Collected data:
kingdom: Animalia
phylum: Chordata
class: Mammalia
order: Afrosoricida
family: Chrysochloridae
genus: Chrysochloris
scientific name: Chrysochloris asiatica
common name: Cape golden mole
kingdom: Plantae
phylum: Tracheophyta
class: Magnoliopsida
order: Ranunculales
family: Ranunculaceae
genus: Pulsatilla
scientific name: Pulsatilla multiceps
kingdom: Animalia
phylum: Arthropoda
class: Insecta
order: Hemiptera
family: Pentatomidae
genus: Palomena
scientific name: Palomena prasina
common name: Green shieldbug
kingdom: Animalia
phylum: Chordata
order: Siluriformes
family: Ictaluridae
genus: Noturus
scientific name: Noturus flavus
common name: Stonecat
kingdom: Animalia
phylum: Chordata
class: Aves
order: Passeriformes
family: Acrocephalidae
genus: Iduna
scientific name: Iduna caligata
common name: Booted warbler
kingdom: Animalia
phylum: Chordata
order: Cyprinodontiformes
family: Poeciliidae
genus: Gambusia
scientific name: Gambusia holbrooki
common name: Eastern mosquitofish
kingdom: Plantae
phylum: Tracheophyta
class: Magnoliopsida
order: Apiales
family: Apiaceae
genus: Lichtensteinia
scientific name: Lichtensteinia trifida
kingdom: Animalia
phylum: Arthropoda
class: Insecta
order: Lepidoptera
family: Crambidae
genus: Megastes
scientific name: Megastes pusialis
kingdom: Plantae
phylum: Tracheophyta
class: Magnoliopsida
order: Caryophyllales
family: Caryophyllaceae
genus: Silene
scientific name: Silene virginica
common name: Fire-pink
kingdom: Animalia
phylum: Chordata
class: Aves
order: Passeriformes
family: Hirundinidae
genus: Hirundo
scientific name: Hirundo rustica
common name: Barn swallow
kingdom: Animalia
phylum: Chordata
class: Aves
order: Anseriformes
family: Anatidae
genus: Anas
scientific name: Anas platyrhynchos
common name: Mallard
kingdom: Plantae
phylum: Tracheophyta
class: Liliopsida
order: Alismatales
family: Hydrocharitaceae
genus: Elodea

Instructions to follow - Rewrite all of the entries, replacing each "common name" with "vernacular name" and leaving everything else unchanged.

Task result -
kingdom: Animalia
phylum: Chordata
class: Mammalia
order: Afrosoricida
family: Chrysochloridae
genus: Chrysochloris
scientific name: Chrysochloris asiatica
vernacular name: Cape golden mole
kingdom: Plantae
phylum: Tracheophyta
class: Magnoliopsida
order: Ranunculales
family: Ranunculaceae
genus: Pulsatilla
scientific name: Pulsatilla multiceps
kingdom: Animalia
phylum: Arthropoda
class: Insecta
order: Hemiptera
family: Pentatomidae
genus: Palomena
scientific name: Palomena prasina
vernacular name: Green shieldbug
kingdom: Animalia
phylum: Chordata
order: Siluriformes
family: Ictaluridae
genus: Noturus
scientific name: Noturus flavus
vernacular name: Stonecat
kingdom: Animalia
phylum: Chordata
class: Aves
order: Passeriformes
family: Acrocephalidae
genus: Iduna
scientific name: Iduna caligata
vernacular name: Booted warbler
kingdom: Animalia
phylum: Chordata
order: Cyprinodontiformes
family: Poeciliidae
genus: Gambusia
scientific name: Gambusia holbrooki
vernacular name: Eastern mosquitofish
kingdom: Plantae
phylum: Tracheophyta
class: Magnoliopsida
order: Apiales
family: Apiaceae
genus: Lichtensteinia
scientific name: Lichtensteinia trifida
kingdom: Animalia
phylum: Arthropoda
class: Insecta
order: Lepidoptera
family: Crambidae
genus: Megastes
scientific name: Megastes pusialis
kingdom: Plantae
phylum: Tracheophyta
class: Magnoliopsida
order: Caryophyllales
family: Caryophyllaceae
genus: Silene
scientific name: Silene virginica
vernacular name: Fire-pink
kingdom: Animalia
phylum: Chordata
class: Aves
order: Passeriformes
family: Hirundinidae
genus: Hirundo
scientific name: Hirundo rustica
vernacular name: Barn swallow
kingdom: Animalia
phylum: Chordata
class: Aves
order: Anseriformes
family: Anatidae
genus: Anas
scientific name: Anas platyrhynchos
vernacular name: Mallard
kingdom: Plantae
phylum: Tracheophyta
class: Liliopsida
order: Alismatales
family: Hydrocharitaceae
genus: Elodea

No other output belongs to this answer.